[Source extract Boundary: Start]

The Union Defendants are ordered to provide
notice of this Order.
DATED:
Hon.
Teresa A. Beaudet
Judge,
Los Angeles Superior Court
[1]The
only causes of action alleged against the Union Defendants in the FACC are the seventh
and eighth causes of action.
[2]Quon alleges he was hired by UPS on January 17,
2005, and that Lopez
was hired
by UPS in November 2016 as a temporary seasonal employee. (FACC, ¶¶ 19, 20.)
[3]The Union Defendants assert
that extortion
is thus a species of fraud, and accordingly subject to heightened pleading and
proof requirements.
They note that “[f]raud without damage furnishes no ground for action…” (Empire West v. Southern California Gas Co. (1974) 12 Cal.3d 805, 810, footnote 2
(internal quotations omitted).)
[4]In
support of this assertion, Quon cites to two criminal cases and California
criminal jury instructions. (Opp’n at p. 21:11-12.) However, Quon’s seventh cause of action is
for “conspiring
with and soliciting another to commit civil extortion.” (FACC, p. 28:17,
emphasis added.)
[5]Quon also purports to dispute the Union
Defendants’ Undisputed Material Fact (“UMF”) No. 13, that Quon never turned
over to Duran or Lopez any of the property Quon alleges they attempted to
extort. However, Quon fails to cite to any evidence in support of this
“dispute.” (Response to UMF No. 13.)
[6]Because the Court finds that the Union Defendants
have demonstrated their entitlement to summary adjudication of the seventh
cause of action per the foregoing, the Court finds it unnecessary to consider
the merits of Union Defendants remaining arguments as to this cause of action.

[Source extract Boundary: End]
[Source material Boundary: Start]

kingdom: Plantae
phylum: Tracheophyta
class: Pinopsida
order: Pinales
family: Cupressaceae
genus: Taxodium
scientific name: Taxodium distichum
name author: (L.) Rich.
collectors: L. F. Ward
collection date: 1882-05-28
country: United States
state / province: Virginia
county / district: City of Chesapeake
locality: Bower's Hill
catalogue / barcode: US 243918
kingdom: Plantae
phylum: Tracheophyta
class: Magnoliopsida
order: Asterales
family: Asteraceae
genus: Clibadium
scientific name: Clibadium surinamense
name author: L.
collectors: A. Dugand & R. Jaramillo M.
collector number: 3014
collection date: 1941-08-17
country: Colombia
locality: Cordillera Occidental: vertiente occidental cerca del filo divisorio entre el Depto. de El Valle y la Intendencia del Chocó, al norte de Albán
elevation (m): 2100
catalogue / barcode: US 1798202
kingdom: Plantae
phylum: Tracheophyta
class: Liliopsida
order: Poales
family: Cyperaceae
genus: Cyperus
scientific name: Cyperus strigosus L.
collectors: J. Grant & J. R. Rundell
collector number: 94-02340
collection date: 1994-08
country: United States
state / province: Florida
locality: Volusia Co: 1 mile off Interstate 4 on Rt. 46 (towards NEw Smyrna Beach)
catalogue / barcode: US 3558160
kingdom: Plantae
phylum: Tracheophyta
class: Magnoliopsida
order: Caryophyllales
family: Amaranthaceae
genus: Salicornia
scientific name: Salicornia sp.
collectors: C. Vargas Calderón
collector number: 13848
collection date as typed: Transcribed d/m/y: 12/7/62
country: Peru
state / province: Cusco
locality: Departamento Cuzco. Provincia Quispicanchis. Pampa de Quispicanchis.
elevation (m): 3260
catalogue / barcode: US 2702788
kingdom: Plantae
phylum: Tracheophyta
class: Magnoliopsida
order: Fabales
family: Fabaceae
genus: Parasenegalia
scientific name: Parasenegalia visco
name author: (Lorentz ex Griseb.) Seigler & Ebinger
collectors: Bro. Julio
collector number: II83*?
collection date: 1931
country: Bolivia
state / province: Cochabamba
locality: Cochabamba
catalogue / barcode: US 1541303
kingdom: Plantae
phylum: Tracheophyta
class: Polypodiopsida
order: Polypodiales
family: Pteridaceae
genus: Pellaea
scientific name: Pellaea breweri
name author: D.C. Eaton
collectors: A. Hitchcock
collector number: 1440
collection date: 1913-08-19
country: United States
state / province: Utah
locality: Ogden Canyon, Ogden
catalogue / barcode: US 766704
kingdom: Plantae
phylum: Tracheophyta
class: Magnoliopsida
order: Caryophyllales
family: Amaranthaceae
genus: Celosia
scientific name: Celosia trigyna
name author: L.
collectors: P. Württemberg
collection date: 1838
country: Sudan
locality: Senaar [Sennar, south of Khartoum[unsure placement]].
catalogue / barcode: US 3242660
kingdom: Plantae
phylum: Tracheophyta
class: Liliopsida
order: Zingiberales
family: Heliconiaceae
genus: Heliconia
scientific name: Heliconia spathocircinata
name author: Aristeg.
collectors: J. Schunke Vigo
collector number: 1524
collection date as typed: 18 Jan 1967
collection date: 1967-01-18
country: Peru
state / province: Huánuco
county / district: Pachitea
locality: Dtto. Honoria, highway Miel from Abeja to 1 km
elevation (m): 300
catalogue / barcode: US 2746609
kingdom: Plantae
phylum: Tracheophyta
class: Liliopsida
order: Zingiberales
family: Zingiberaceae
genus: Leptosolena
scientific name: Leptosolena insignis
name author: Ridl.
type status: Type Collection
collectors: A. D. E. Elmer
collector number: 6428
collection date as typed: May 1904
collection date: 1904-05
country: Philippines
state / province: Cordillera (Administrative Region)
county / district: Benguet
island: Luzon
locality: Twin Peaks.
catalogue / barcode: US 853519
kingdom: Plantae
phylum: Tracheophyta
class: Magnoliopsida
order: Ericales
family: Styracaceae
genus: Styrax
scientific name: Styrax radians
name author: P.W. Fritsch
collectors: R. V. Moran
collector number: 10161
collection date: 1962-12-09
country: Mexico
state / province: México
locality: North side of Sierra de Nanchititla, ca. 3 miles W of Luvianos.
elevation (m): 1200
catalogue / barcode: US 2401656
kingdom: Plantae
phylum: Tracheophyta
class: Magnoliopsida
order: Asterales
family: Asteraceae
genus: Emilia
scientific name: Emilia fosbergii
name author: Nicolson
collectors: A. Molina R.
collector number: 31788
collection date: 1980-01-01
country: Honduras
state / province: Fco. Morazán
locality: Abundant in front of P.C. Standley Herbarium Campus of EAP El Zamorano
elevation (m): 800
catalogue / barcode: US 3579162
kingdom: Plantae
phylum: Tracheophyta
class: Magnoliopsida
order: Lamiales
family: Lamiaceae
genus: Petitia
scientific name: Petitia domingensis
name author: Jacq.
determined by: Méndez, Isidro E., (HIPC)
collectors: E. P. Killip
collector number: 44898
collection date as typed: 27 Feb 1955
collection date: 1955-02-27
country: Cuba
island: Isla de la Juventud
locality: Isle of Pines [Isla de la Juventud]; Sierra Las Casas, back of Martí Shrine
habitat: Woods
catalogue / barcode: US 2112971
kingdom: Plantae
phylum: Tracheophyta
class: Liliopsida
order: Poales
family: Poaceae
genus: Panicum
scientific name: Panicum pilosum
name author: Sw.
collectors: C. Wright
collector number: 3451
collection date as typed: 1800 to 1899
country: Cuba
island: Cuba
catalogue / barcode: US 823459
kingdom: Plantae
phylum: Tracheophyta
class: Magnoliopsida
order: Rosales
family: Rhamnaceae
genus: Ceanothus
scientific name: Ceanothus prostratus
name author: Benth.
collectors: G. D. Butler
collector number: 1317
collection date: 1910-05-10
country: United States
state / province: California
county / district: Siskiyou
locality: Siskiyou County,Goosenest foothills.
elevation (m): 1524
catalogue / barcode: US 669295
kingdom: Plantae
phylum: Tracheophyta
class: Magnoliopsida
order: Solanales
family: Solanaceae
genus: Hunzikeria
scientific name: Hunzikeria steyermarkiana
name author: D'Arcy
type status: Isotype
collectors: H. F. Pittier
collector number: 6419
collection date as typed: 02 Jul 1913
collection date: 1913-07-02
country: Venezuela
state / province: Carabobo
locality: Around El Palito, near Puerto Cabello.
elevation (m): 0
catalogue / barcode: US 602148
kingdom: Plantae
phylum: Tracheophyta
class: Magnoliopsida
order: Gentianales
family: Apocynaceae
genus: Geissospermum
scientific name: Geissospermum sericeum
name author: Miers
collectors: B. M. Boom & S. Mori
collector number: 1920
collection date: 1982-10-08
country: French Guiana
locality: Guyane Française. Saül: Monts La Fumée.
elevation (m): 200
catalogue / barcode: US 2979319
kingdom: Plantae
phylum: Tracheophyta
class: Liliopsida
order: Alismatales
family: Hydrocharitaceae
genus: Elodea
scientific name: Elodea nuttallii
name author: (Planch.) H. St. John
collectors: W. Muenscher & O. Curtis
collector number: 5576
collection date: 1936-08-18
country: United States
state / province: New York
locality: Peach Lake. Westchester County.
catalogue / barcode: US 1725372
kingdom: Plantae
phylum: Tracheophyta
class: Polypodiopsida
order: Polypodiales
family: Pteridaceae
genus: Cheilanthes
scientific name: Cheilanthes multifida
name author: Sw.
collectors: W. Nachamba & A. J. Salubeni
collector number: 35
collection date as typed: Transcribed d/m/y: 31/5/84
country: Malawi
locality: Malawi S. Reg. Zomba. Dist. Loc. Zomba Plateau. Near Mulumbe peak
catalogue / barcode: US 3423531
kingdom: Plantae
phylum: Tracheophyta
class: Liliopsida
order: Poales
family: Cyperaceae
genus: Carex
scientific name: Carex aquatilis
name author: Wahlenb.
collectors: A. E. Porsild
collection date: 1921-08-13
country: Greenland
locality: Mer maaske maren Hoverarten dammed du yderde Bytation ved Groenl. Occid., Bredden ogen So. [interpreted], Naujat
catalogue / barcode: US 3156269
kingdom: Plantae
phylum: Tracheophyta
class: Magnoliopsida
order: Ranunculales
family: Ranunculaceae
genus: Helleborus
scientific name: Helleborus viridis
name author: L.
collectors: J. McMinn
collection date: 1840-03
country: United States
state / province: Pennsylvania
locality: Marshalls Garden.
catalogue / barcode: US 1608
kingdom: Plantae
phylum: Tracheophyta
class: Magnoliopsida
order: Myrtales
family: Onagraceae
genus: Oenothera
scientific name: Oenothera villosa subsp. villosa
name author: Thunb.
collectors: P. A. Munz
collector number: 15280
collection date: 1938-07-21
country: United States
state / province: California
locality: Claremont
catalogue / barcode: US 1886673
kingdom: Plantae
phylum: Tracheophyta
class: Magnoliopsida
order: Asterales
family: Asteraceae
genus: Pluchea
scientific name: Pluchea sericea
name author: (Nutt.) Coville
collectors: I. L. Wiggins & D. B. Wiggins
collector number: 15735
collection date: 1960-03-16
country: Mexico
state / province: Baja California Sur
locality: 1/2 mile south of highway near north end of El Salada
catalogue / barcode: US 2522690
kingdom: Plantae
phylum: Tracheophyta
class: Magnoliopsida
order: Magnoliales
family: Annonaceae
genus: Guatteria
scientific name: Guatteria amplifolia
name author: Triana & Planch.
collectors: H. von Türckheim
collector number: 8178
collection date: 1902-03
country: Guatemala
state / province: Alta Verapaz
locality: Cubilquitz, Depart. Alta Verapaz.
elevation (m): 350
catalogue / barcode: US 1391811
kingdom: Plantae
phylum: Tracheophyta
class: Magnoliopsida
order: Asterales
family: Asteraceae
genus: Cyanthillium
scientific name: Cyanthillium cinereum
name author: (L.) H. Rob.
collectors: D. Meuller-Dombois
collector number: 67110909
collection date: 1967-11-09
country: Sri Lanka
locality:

[Source material Boundary: End]

Your tasks:
1. According to the court order excerpt, on what date does Quon allege he was hired by UPS?
2. Repeat the stretch of the court order excerpt from "[2]Quon alleges he" through "proof requirements.".
3. State whether each statement agrees with the court order excerpt. Answer yes or no, and quote the deciding words.
(a) Lopez was hired by UPS in November 2016 as a temporary seasonal employee.
(b) The only causes of action alleged against the Union Defendants are the first and second.
(c) Quon cited evidence to support his dispute of UMF No. 13.

Exercise answers:
1. January 17, 2005

2.
[2]Quon alleges he was hired by UPS on January 17,
2005, and that Lopez
was hired
by UPS in November 2016 as a temporary seasonal employee. (FACC, ¶¶ 19, 20.)
[3]The Union Defendants assert
that extortion
is thus a species of fraud, and accordingly subject to heightened pleading and
proof requirements.

3.
(a) Yes: "by UPS in November 2016 as a temporary seasonal employee"
(b) No: "are the seventh and eighth causes of action"
(c) No: "Quon fails to cite to any evidence in support of this"